I have been known to be a little insensitive from time to time, a little too willing to indulge in politically-incorrect humor. I have the hide-ratings to prove it. I will go further and confess to having laughed at many a sick joke, and told a couple too. I am hardly one to complain about insensitivity or to take offense. And indeed, regarding what I heard on the CBS Evening News, I cannot say that I am unduly overwrought. But I am dismayed.
I speak of the story regarding the poisoning at a dog show of Thendara Satisfaction, also known as Jagger, an Irish setter. It is often the case when covering a light story, usually saved for the last part of the show, that the reporter will put as many puns and witticisms into the story as possible. And so, when I first heard that the story was a "cloak and Jagger" tale, I figured the dog must have survived and was doing fine. As the story progressed, we heard such things as having a nose for a story, a canine caper, the curious case of the dog that was murdered in the night, the owners who “can’t get no satisfaction,” it’s a dog-eat-dog world, speculation as to whose paw prints were on the crime, and the question “Who done it?” About half way through this mirthful reporting on the part of Mark Phillips, I realized that Jagger had indeed died.
I know that not everyone is an animal lover like me. I love watching movies where men are slaughtered wholesale, as in The Wild Bunch (1969), but if the dog dies, as in Old Yeller (1957), I am undone. I suppose that is because man is such that he just seems to deserve what he has coming to him. Atheist though I am, I have always been fascinated by the doctrine of original sin in Christianity. As St. Augustine once noted, it is only because children are weak that Jesus admonished us to become like them, for if babies had the size and strength of adults, they would be monsters.

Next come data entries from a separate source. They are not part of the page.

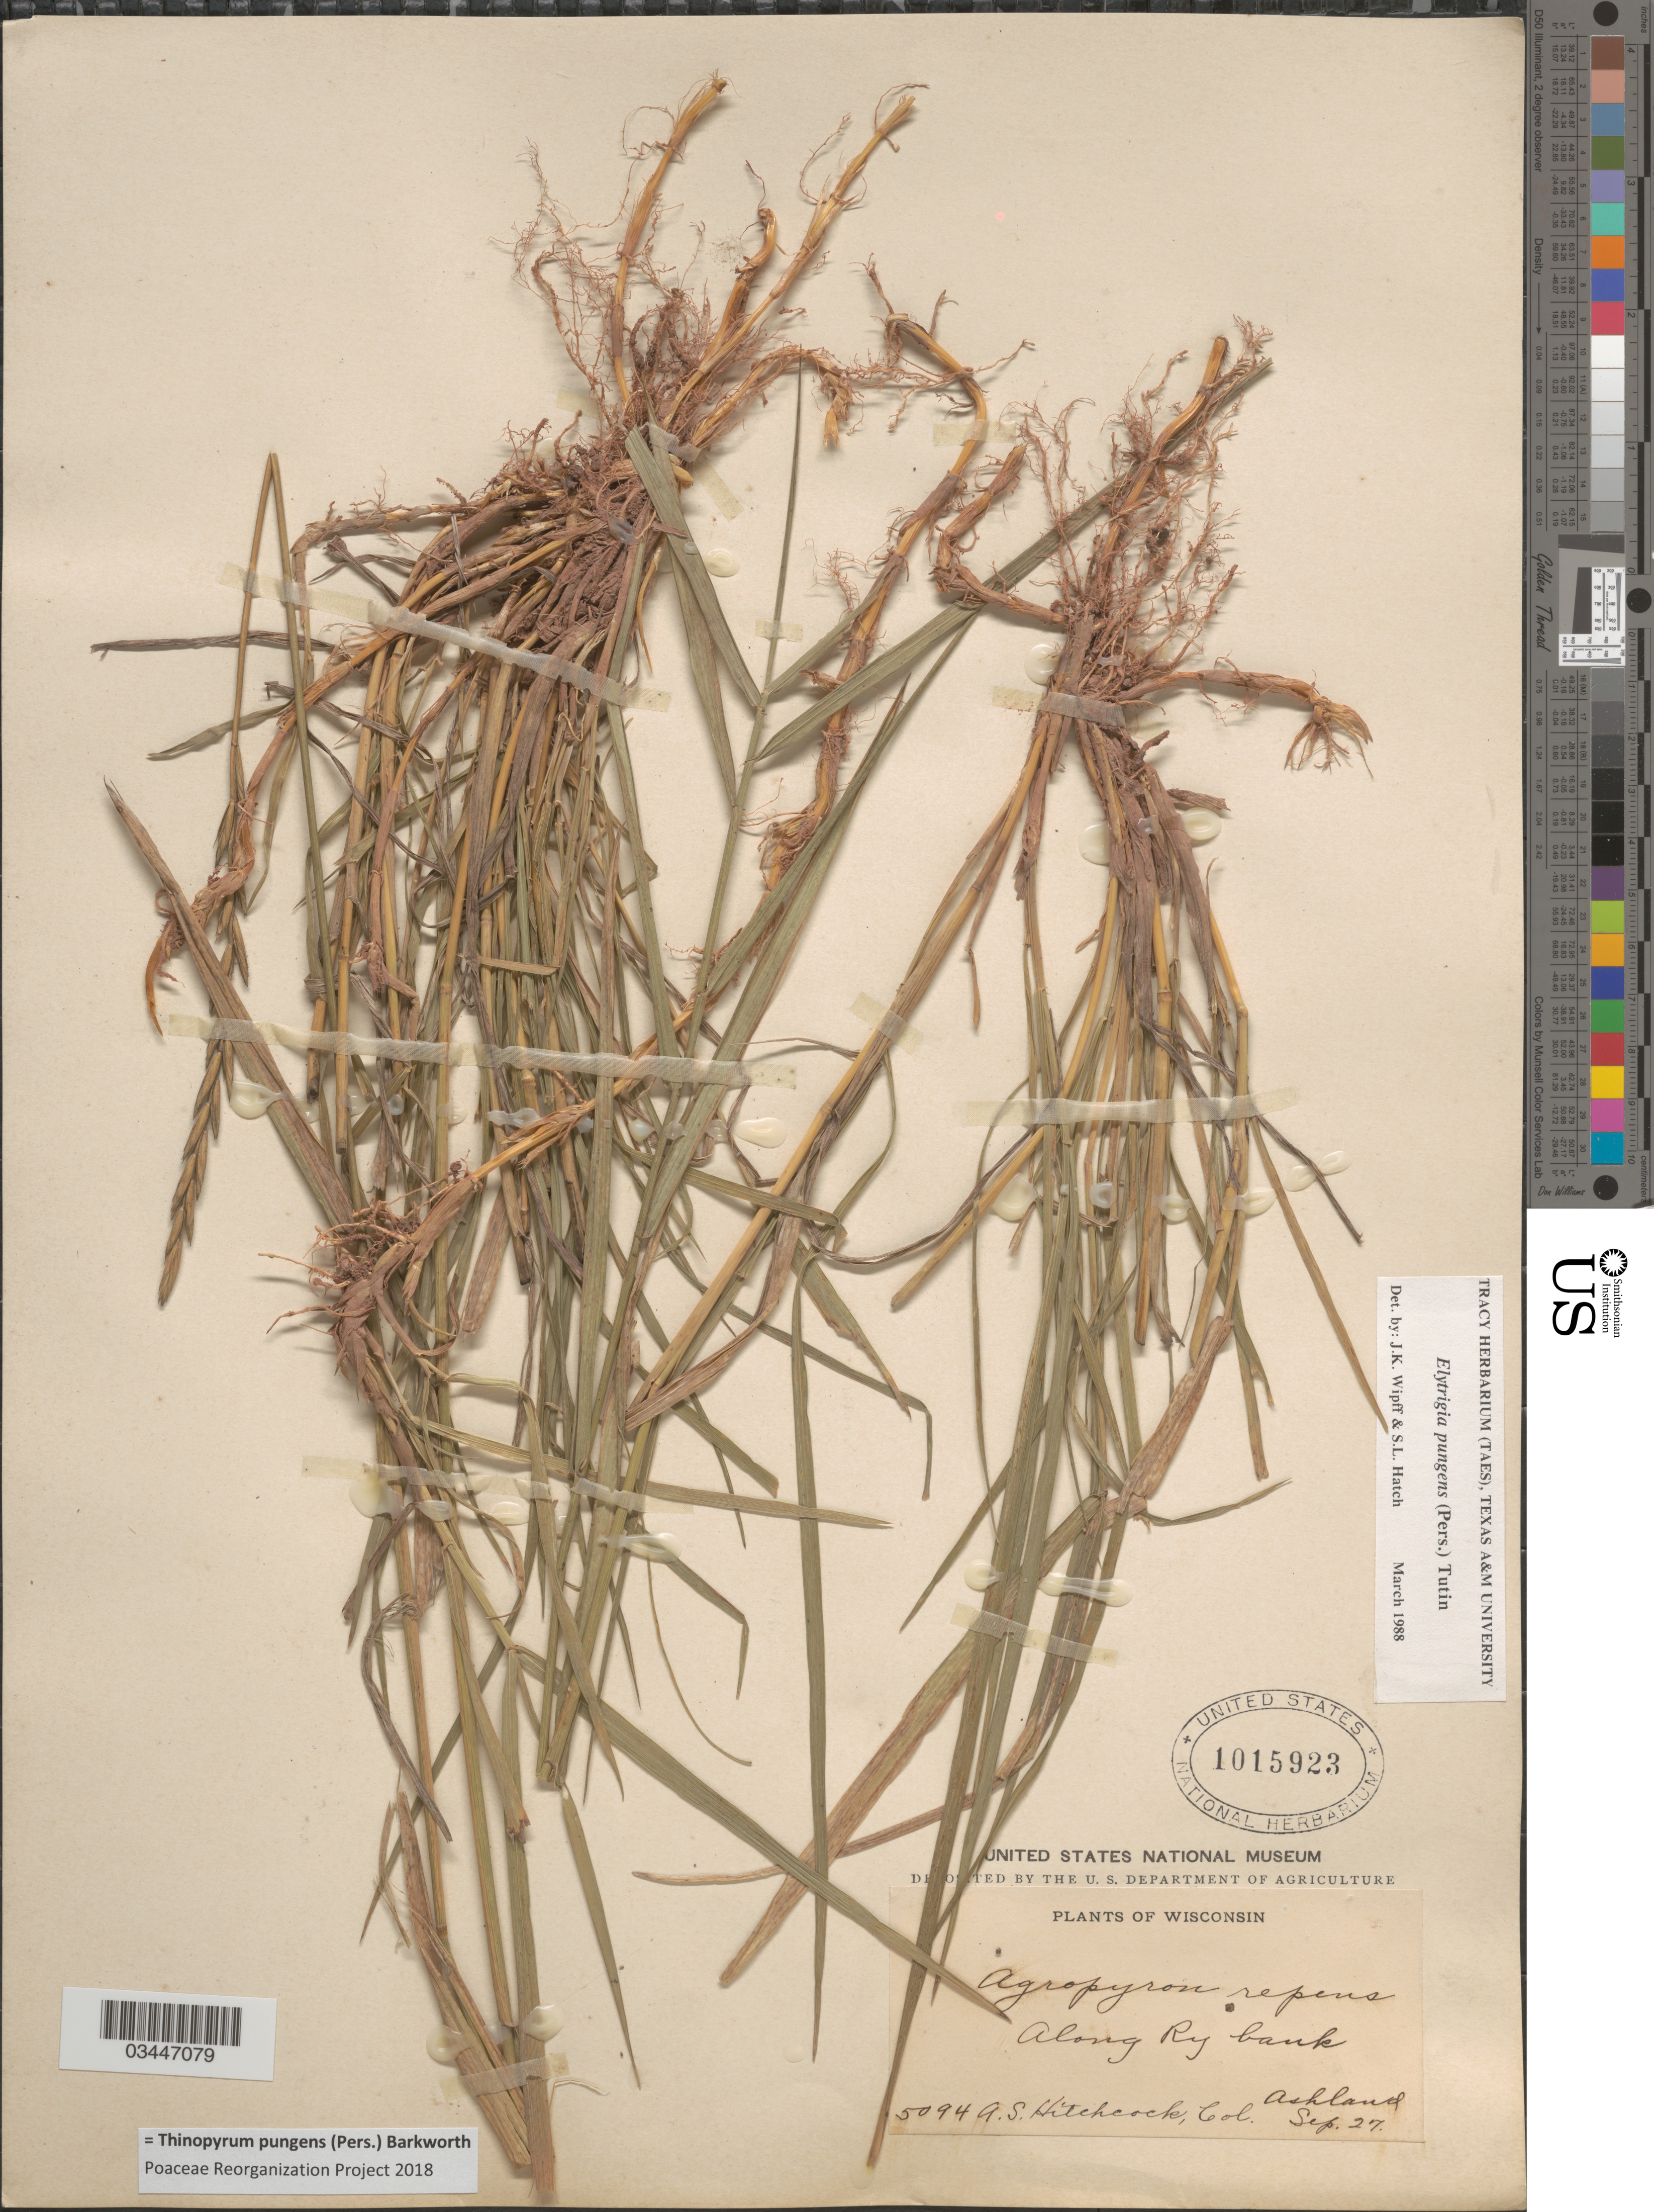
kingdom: Plantae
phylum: Tracheophyta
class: Liliopsida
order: Poales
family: Poaceae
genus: Thinopyrum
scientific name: Thinopyrum pungens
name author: (Pers.) Barkworth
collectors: A. S. Hitchcock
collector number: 5094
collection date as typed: Transcribed d/m/y: /9/27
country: United States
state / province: Wisconsin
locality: Along Ry bank. Ashland.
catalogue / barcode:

Dogs, on the other hand, seem to embody innocence and unquestioning love. Jesus should have told us we needed to become like dogs to enter the Kingdom of Heaven. But then, the Bible in general does not concern itself with animals, unless it is to declare them unclean or give instructions on killing them. And while many Christians undoubtedly love animals anyway, not needing religious instruction to do so, it is clear that caring about animals is not a universal trait of mankind. And thus it was that it probably never occurred to Mark Phillips that there was any need to treat the poisoning of Jagger with the same solemnity that he would report the death of a human being.
Well, I am not going to righteously condemn Phillips for his insensitivity or moral blindness. He would probably be aghast to hear some of the crudities I have been guilty of in my effort to be amusing. But I am surprised that neither he nor anyone else at CBS who was involved in producing that report seems to have the slightest notion that the poisoning of a dog might not be the occasion for hilarity.